* **Problem details**
Could the entries below be transcribed word for word, with the pictures omitted?

* **Dataset**
[Start of section]
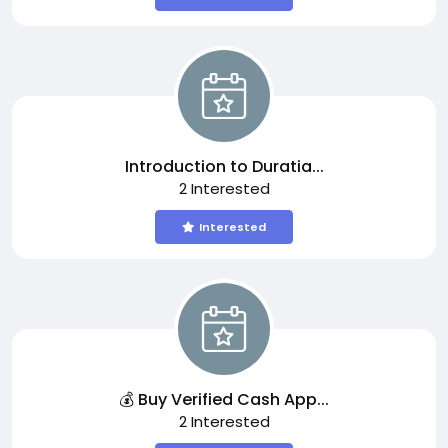
Introduction to Duratia...
2 Interested
Interested
💰 Buy Verified Cash App...
2 Interested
[End of section]
* **Exercise result**
Introduction to Duratia...
2 Interested
Interested
💰 Buy Verified Cash App...
2 Interested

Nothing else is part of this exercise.